Возвращаясь к ужину можно сказать, что маменька постаралась на славу и все вышло изумительным: суп с душистыми специями, паста с нежным и ароматным мясом и конечно же шедевр матушкиной готовки – кремовый торт с брусничным варением и спелыми ягодами. Каждое из этих блюд было великолепно, все они удивительным образом сочетались между собой образуя новый, до ныне не ведомый мне вкус. И вправду говорил мой покойный дедушка, что голубая кровь, даже если она не самая чистая, проявляется во всем и оставляет свой след. Мне всегда было интересно слушать рассказы этого милого старика за чашкой горячего какао, о том, как жилось в последние годы царской России, хотя это был пересказ слов еще более далеких предков, о том, как существовали люди в период революции и гражданской войны. Было интересно слушать о том, как власть советов распространялась в сердца людей, губила тонкую и нежную душу истинных дворян, делая из них грубых и черствых простаков крестьян, что не знали ничего о мире и о жизни вне этого жестокого лагеря. Дед мой, рассказчик и профессор истории, был отцом моей матушки, преподавал в именитом университете и был не последним человеком даже тогда, когда красные палачи во всю забавлялись со страной коверкая и искажая великие намерения своего лидера Ленина. Со многих лекций, дедушка приносил разные истории, что просто поражали меня и вводили в ступор. Мне не верилось, что так много всего происходит в одном, хоть и большом здание института – храма образования и науки. Изо дня в день, я все просил и просил своего деда отвести меня на лекции и показать все в этом институте, а он лишь отшучивался говоря:
– Вот подрастешь внучек, тогда Я тебя и отведу в храм знаний!
– Но дедушка, мне сейчас охота узнать, что же находится за этими дубовыми воротами! Мое любопытство просит немедленно отправится туда и узнать, почему выходя оттуда, люди становятся умнее и ведут нашу страну в светлое будущее! – на моих глазах блестели слезы досады, ведь мне очень хотелось увидеть институт.
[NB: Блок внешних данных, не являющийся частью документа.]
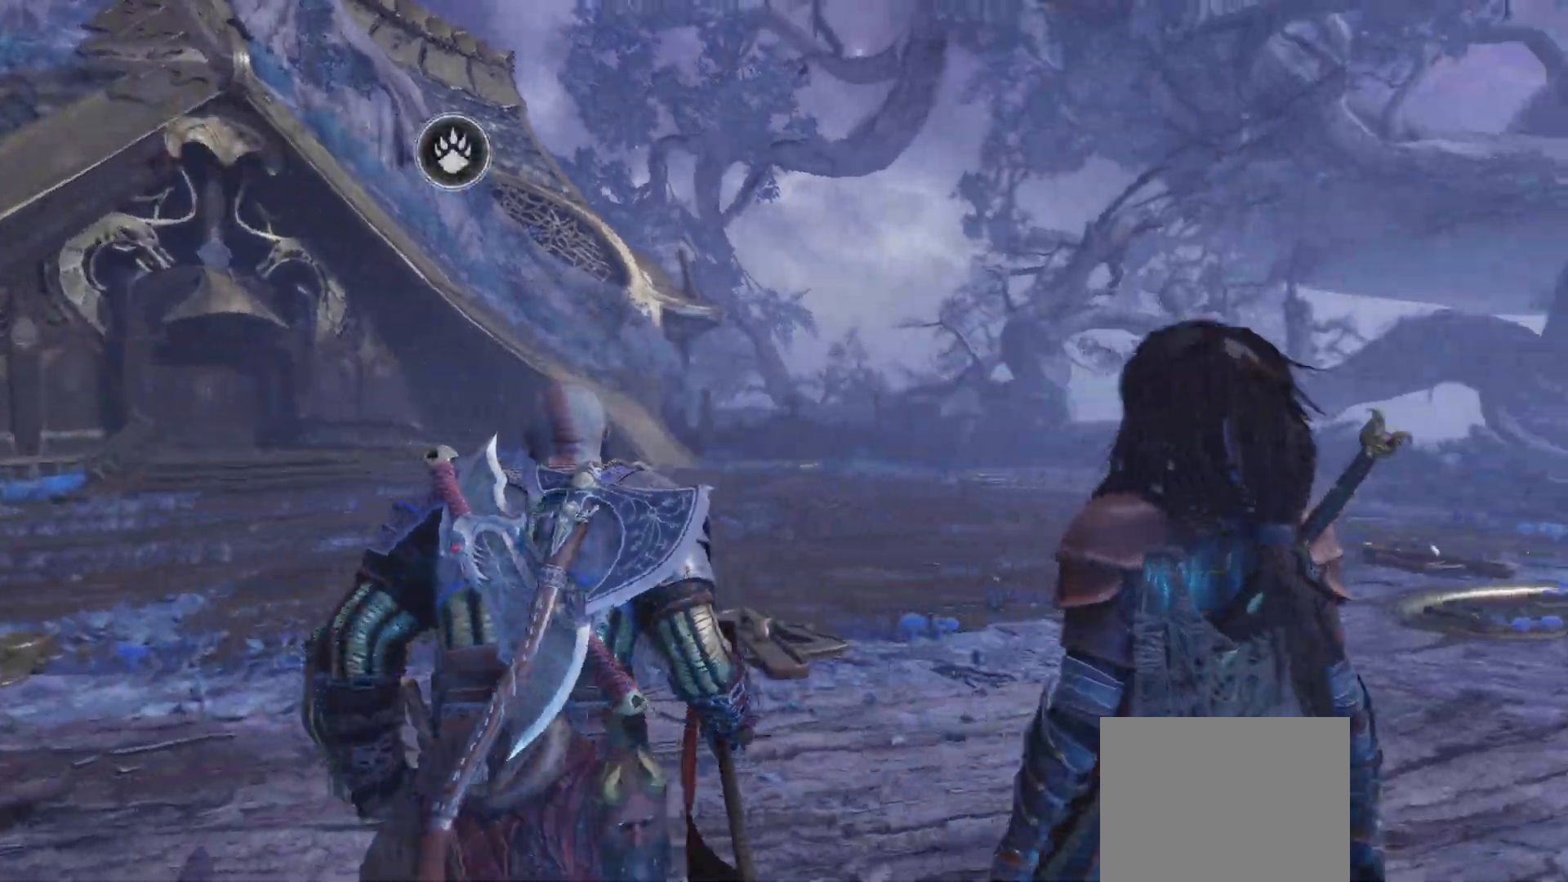
{"buttons": [], "left_stick": "center", "right_stick": "center", "events": [[67, "right_stick", "up-left"], [117, "right_stick", "center"]]}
– Милый мой, даже если бы ты попал туда сейчас, мало понятного ты бы там нашел. Сейчас думай лучше о школе, о друзьях, придет время и ты все узнаешь, тайны откроются тебе. – с милой и светлой улыбкой отвечал мне седой старичок, приходившийся мне дедушкой, аккуратно зачесывая мои непослушные кудри назад. В данный момент, сидя за обеденным столом, я вспоминаю этого мудрого человека и думаю, что вот, уже совсем скоро, мне наконец отдадутся тайны института и вдоволь удовлетворится мое страстное желание учиться. Я покажу, что достоин называться потомком аристократов, живших в России всегда, хотя и не показывавших своего присутствия.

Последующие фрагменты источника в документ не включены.